Rule tagging. Currently used for Mitre Att&ck feature.

mitre = ["T1052"]

PercentileThreshold

Percentile below which values are considered anomalous. Will affect the value of the percentile_threshold_count (p-value) expression, such as in the expression num_observations<percentile_threshold_count.

0.1

RuleExpression

Expression that defines when the rule should trigger.

In model based rules num_observations indicates how many times the current value (feature) was observed. 0 means never observed before (first). Other model based expressions are:

  • num_observations – the number of times this feature appears in the model.

  • probability – the number of times the current value exists in the model divided by the total data points in the model.

  • total_events – the number of data points in the model.

  • num_bins– the number of bins in the model.

  • confidence_factor – the result of the calculation ((N-C)/N)^a in which N=total data points in the model, C=number of bins, and a=alpha.

  • ConfidenceFactorAboveOrEqual() – returns true if confidence_factor is above or equal 0.8. The 0.8 threshold is defined in the GlobalConfidenceFactor parameter in the configuration file. ConfidenceFactorAboveOrEqual(n) can also be used to specify a different threshold.
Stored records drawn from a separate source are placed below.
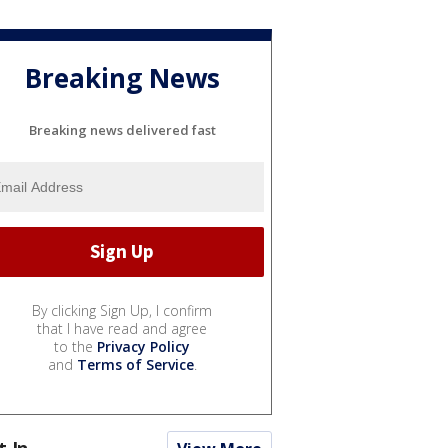
Breaking News
Breaking news delivered fast
By clicking Sign Up, I confirm
that I have read and agree
to the
Privacy Policy
and
Terms of Service
.
t In...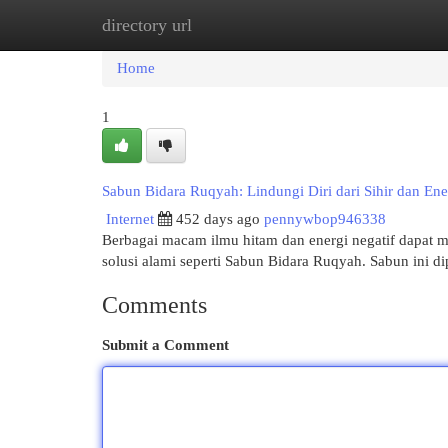
directory url
Home
New Site Listings
Add Site
Cat
Home
1
Sabun Bidara Ruqyah: Lindungi Diri dari Sihir dan Ene
Internet
452 days ago
pennywbop946338
Berbagai macam ilmu hitam dan energi negatif dapat 
solusi alami seperti Sabun Bidara Ruqyah. Sabun ini 
Comments
Submit a Comment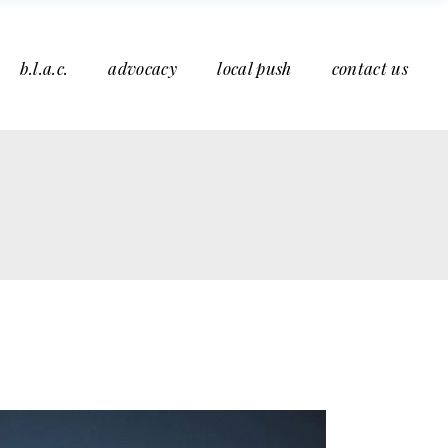
b.l.a.c.
advocacy
local push
contact us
num_observations=0 && ConfidenceFactorAboveOrEqual()

DependencyExpression

Whether the rule should trigger only if a different rule has triggered (or not) on the same event. Other rules are referenced by Id and can be used in boolean operations, for example (R1 || R2) && !R3.

NA

ScoreTarget (optional)

For asset based rules, with events with both a dest and src, send the points to only the one specified in scoreTarget.

scoreTarget = src_host

Rule Example

The following example contains many of the attributes described in the rule attributes table.

PR-UP-F {
    RuleName = "First print activity from printer for user"
    RuleDescription = "This is the first time for this user to print from this printer"
    ReasonTemplate = "First print activity from printer {default|featureValue|histogram} for user"
    AggregateReasonTemplate = "First print activity from printer for user: {default|featureValue|histogram}"
    RuleType = "session"    RuleCategory = "Data Loss Prevention"
    ClassifyIf = """count(printer_name, 'print-activity')=1"""
    RuleEventTypes = [
	  "print-activity"
    ]
    Disabled = "FALSE"
    Model = "PR-UP"
    FactFeatureName = "printer_name"
    Score = "10.0"
    RuleLabels {
 	  mitre = ["T1052"]
    }
    PercentileThreshold = "0.1"
    RuleExpression = """num_observations=0 && ConfidenceFactorAboveOrEqual()"""
    DependencyExpression = "NA"
  }